El Paso school district relies on interoperability

Published 11 September 2007

El Paso school district wants to avoid the problems highlighted in Columbine: It uses Department of Justice funds to buy radios which will allow school police officers to talk to El Paso city police and firefighters instantly

One of the frustrating aspects of the 20 April 1999 Columbine tragedy was the sheer amount of time it took the police to secure the building. Two things prevented quicker action: The high school’s building was not only large, but its modern design contained many angled corridors, rooms leading to other rooms, and other features which forced the police to go very slowly; the second aspect was that the police had no blue prints of the school, making it even more difficult to know where all the building exits were, where broom closets were located in which the attackers might be hiding, and more. The El Paso, Texas, Independent School District (EPISD) wants to prepare for any eventuality, so it can now communicate with the El Paso Fire Department and El Paso Police Department without using land lines, cell phones, and dispatchers. In a move that officials said will improve response times to accidents at schools, EPISD police are now carrying radios that — with the flip of a switch — can tap into the frequency used by the city’s emergency respondents. “The general public assumes that during an event, the El Paso Police Department and the (El Paso) Sheriff’s Department can talk to each other,” said Victor Araiza, the chief of EPISD police. “But the reality is that they’re all on different frequencies and communication must go through dispatchers and can take a while.”

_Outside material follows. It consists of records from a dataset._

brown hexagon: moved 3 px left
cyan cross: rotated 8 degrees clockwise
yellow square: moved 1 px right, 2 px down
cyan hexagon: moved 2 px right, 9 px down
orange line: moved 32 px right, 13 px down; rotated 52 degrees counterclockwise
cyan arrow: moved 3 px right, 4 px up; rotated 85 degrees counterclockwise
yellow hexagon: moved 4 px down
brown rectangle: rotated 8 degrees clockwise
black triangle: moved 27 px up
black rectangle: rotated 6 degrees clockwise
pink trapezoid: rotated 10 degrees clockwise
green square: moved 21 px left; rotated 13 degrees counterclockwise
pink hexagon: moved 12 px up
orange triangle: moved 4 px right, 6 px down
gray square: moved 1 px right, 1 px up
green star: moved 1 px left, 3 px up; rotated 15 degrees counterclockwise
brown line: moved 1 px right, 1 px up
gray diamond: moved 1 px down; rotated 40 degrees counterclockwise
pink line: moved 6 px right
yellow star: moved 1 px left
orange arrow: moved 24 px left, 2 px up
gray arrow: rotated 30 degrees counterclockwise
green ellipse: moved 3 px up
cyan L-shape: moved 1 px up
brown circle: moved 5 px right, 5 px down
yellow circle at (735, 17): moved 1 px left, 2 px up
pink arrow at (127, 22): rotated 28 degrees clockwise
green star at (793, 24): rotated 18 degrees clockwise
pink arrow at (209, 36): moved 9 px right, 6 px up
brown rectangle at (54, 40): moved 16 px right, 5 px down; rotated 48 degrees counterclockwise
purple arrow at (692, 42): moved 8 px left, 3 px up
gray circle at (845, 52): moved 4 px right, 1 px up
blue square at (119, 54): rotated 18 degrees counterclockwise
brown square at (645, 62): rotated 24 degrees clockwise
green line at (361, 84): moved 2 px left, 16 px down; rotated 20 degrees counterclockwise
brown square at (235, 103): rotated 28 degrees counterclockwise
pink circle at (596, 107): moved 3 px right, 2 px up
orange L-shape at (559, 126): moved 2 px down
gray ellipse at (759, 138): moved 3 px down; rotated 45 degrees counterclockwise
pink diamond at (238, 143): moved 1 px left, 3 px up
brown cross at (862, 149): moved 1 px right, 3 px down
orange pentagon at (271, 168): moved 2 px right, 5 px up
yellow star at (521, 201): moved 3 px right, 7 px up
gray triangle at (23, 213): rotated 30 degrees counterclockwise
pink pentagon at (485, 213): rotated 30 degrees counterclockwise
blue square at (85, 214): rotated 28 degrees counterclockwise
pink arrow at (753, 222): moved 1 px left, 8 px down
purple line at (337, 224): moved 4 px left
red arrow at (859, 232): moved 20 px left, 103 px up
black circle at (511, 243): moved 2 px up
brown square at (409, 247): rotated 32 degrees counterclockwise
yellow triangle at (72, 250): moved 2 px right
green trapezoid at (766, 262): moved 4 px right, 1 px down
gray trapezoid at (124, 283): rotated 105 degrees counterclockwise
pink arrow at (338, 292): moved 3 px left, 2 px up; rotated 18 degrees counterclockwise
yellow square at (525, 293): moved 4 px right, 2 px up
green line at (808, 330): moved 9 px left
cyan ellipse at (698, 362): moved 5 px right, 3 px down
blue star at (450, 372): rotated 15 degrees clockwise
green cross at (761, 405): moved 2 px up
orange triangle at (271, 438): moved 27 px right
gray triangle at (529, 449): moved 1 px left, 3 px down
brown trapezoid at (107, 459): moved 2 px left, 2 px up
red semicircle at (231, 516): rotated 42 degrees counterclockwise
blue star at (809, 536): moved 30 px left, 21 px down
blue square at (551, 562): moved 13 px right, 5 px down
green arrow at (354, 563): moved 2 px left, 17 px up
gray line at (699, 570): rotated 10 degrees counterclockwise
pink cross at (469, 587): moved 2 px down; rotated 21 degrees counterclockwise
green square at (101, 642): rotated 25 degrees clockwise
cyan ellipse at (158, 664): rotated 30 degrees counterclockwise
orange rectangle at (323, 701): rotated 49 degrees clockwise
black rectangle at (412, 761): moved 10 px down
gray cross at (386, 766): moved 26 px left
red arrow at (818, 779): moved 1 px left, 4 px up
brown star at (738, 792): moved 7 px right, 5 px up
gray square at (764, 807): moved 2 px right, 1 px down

Now, with the collaboration of the city, the district used grants from the local 911 district and U.S. Department of Justice to buy forty radios which will allow school police officers to talk to El Paso city police and firefighters instantly. The $3,000 radios, which are already in use, could let school and city police coordinate efforts during an emergency at a school. “When you are dealing with a life-or-death situation, seconds count,” Araiza said. Araiza said at times, both school and city police have responded to the same call at a school, but because their communications were not compatible, they didn’t know the other agency was there. Officials said these radios can coordinate frequencies with other law enforcement agencies in El Paso County. Talks are examining expanding the collaboration to agencies in Southern New Mexico.